::: Text under study :::
COLD SPRING HARBOR, NEW YORK — At last count, the international research community had sequenced close to 4,000 individual cancer samples, with plans in the works to study at least 21,000 more tumor genomes by the end of 2014. These genomic data sets, which span some 50 different cancer types covering nearly every organ in the body, have opened the door to a number of new targeted treatment options by identifying major genetic changes that distinguish cancer cells from normal cells. To date, however, almost all cancer genomes have come from bulk tumor samples containing many different cells, and this cellular lumping can mask some of the fine-grained complexity of the disease that underpins much of drug resistance and susceptibility.

“The best way to begin studying populations of cancer cells is to look at what happens in single cells,” says Timour Baslan, a geneticist at the Cold Spring Harbor Laboratory (CSHL) in Long Island, New York, who published a protocol last month for how to analyze copy number variation of single cancer cells (Nat. Protoc. 7, 1024–1041, 2012).

To enable cancer genomics at the individual tumor cell level, in December 2010 Life Technologies, based in Carlsbad, California, announced a $1 million prize to the first team that could sequence the entire genome and RNA content of a single cancer cell. And now, many researchers are getting close to that goal.

At the CSHL Meeting on The Biology of Genomes here last month, Nicholas Navin, a geneticist at the MD Anderson Cancer Center in Houston, presented new data on the genetics of breast cancer at single-cell resolution. Previously, Navin had looked at copy number variants in 100 individual cells in each of two human breast cancer cases and showed that one such tumor contained three distinct subpopulations of cells, whereas the other cancer was made up of a genetically identical pool of cells (Nature 472, 90–94, 2011). Now, Navin has honed his technology to make it sensitive enough to detect single nucleotide differences, and he has found in a set of four cells from a single invasive breast cancer tumor that the individual cells often contain dozens of rare mutations that typically go undetected by bulk tumor-sequencing methods.
::: Recorded information :::
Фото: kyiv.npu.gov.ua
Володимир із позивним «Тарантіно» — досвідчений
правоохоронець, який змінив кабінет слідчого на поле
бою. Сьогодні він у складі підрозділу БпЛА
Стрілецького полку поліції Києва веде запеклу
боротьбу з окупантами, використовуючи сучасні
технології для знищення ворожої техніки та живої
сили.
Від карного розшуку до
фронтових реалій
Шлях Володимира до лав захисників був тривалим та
:::
::: Recorded information :::
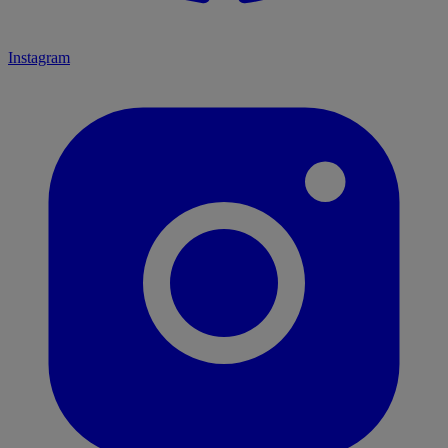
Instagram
:::
According to the text on single-cell cancer genomics, what prize did Life Technologies announce in December 2010? The rows play no part in this exercise and can be set aside.

A $1 million prize for the first team that could sequence the entire genome and RNA content of a single cancer cell.